À propos des recrutements dans l’enseignement supérieur et la recherche.
L’autrice de ce témoignage est docteure en sciences humaines. Depuis plusieurs années, elle tente d’obtenir un poste de titulaire dans l’enseignement supérieur et la recherche.
J’ai malgré moi réussi à me lever, après une nuit sans sommeil. Et je me retrouve, seule, face à mon bol de thé, en pleurs, et suffocante. Des étudiant·es, je le sais, se préparent pour venir en cours, et je sais également que je ne supporterai pas d’annuler ma vie ce jour-là. Pourtant, je suis complètement détruite. Vu de l’extérieur de ce microcosme, cela peut paraître délirant de se mettre dans des états pareils. Tout ça pour un entretien d’embauche.De ces états, nous en parlons peu entre nous, et quand nous en parlons à des proches, nous espérons qu’ils le garderont pour eux. Nous savons que paraître équilibré·e, toujours sympa et amical·e, c’est beaucoup plus bankable.

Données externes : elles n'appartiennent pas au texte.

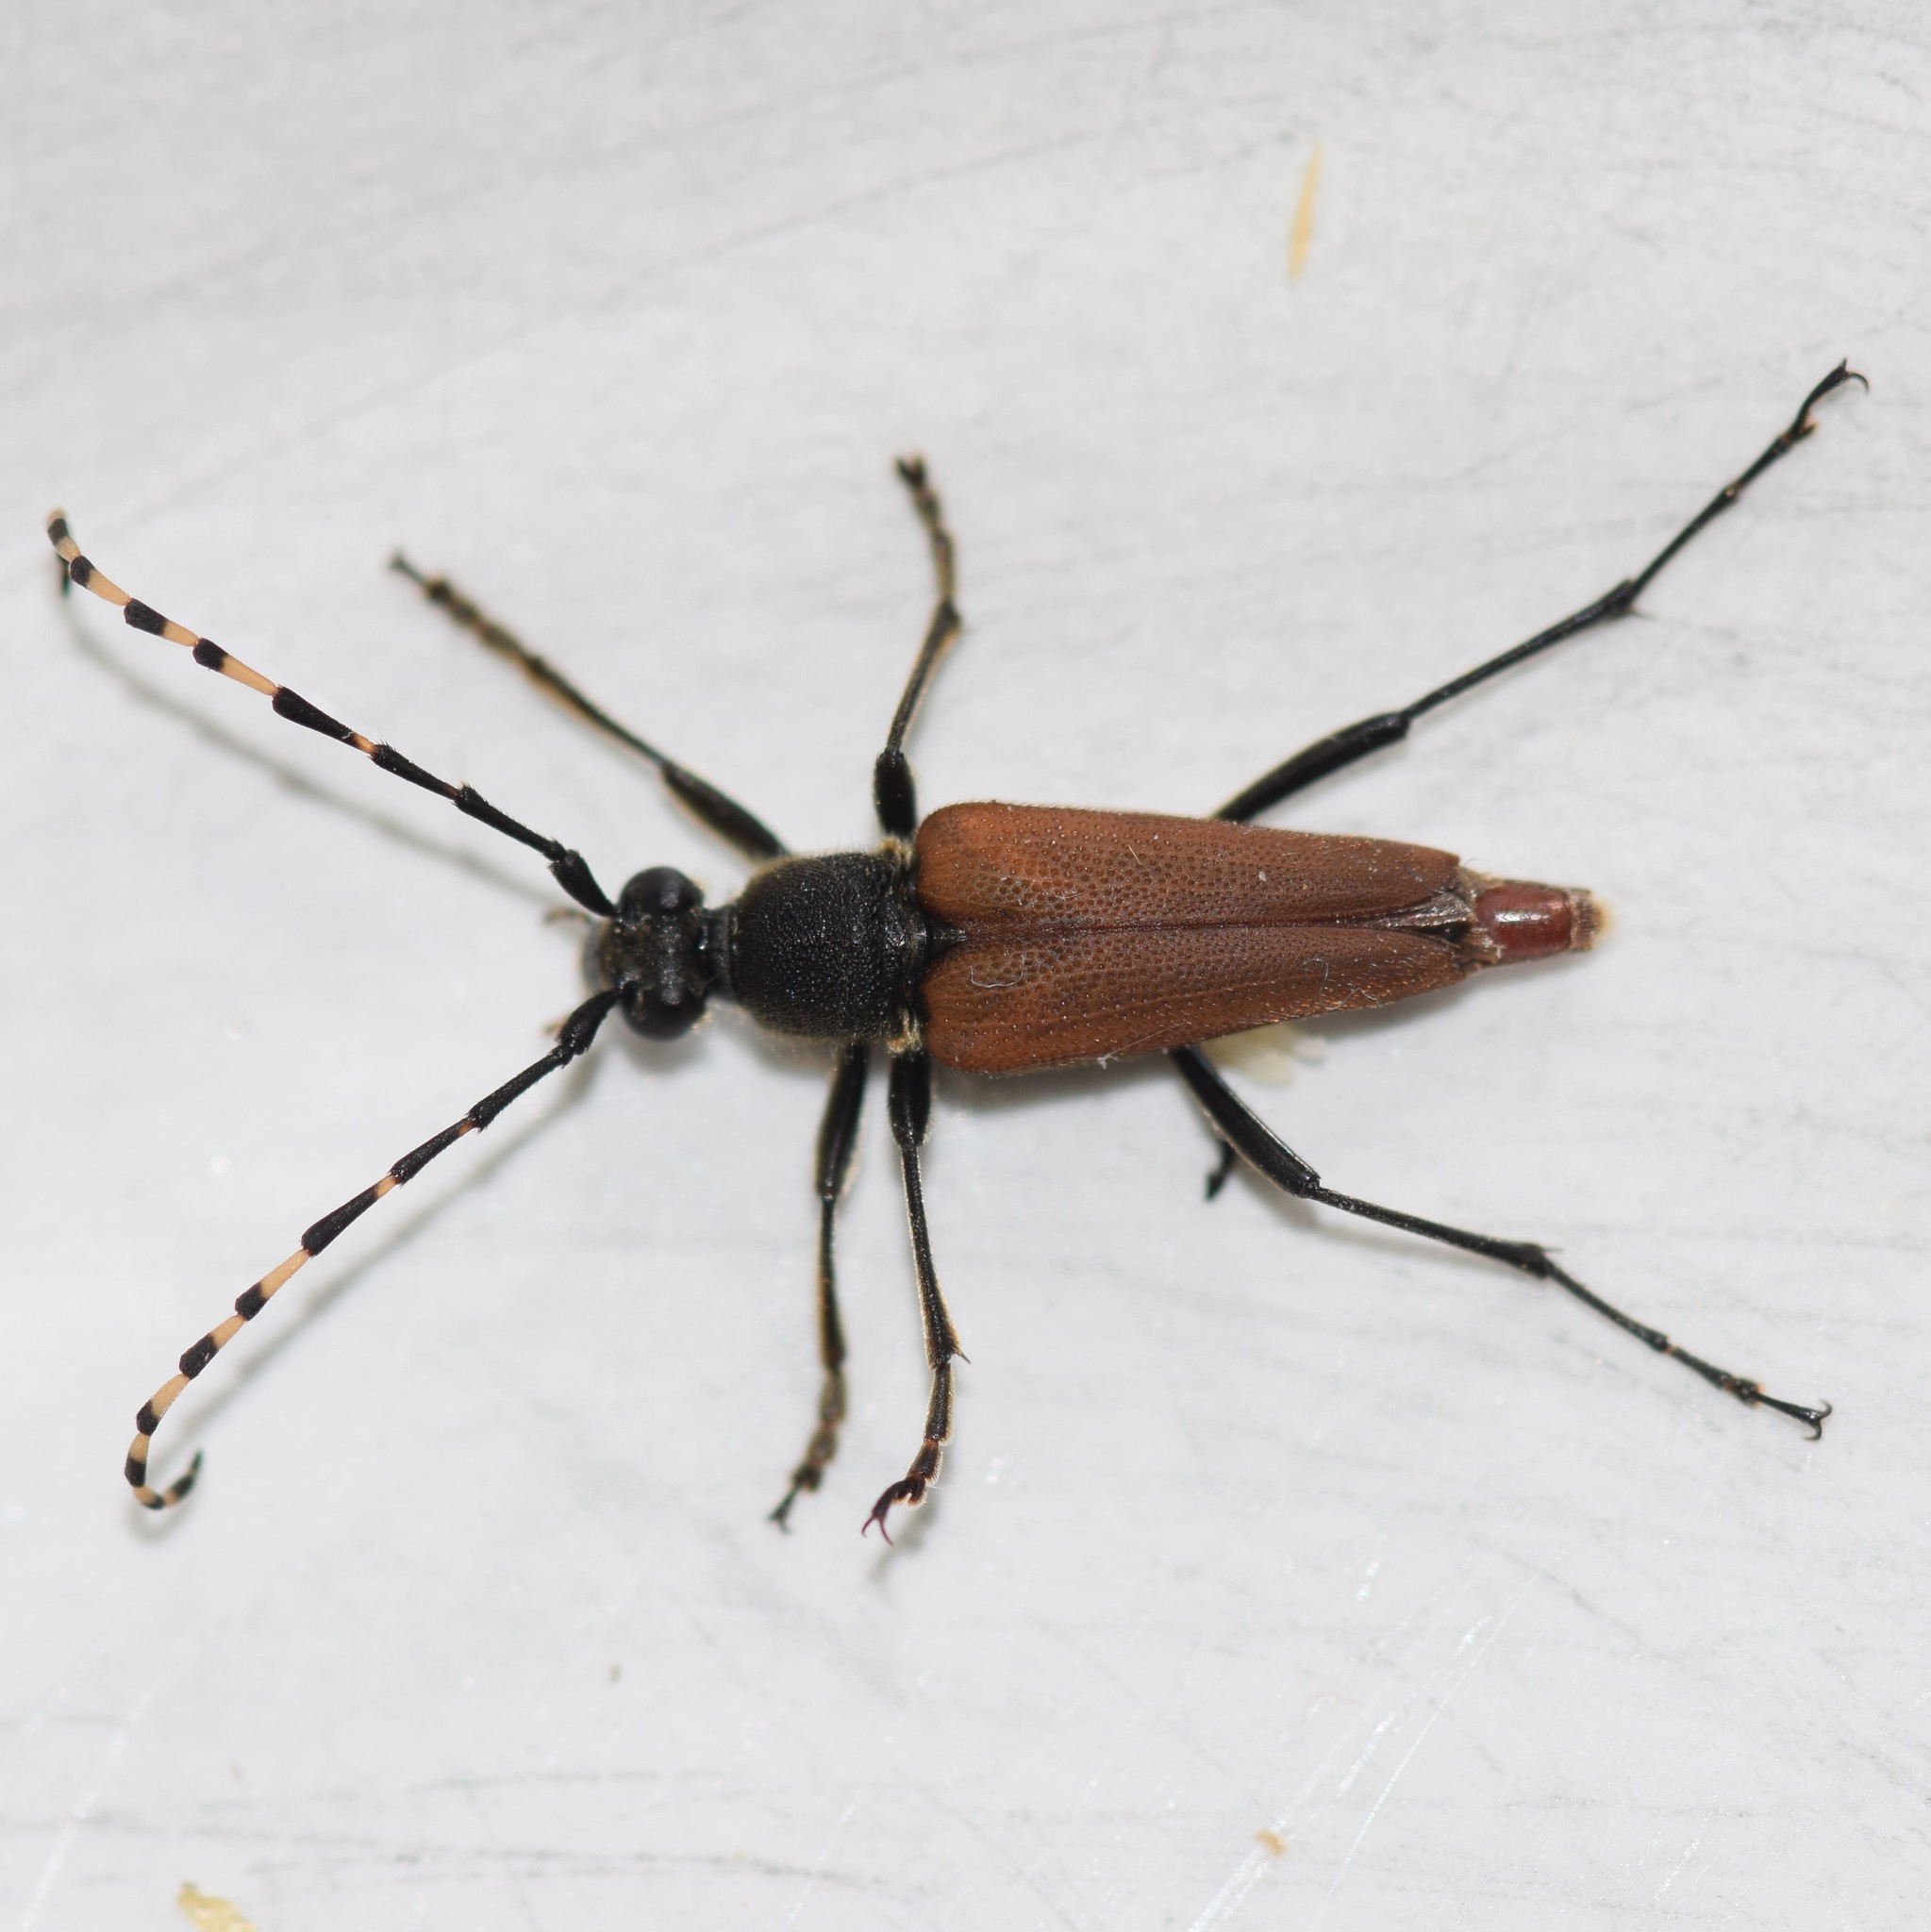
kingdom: Animalia
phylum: Arthropoda
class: Insecta
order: Coleoptera
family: Cerambycidae
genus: Brachyleptura
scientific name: Brachyleptura rubrica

Nous en parlons tellement peu – entre nous, car les psys, elleux, se régalent et refont régulièrement leurs cuisines grâce au vivier de personnes en souffrance de notre milieu professionnel – que nous finissons par percevoir ces états d’extrême vulnérabilité comme une espèce de tare, et surtout d’abord comme un frein au travail que nous voulons, absolument, abattre. Tout cela est d’ailleurs bien ficelé : les petit·es soldat·es précaires de l’ESR que nous sommes se définissent en grande partie par leur travail, et ne se reconnaissent plus s’ils et elles ne parviennent plus à travailler.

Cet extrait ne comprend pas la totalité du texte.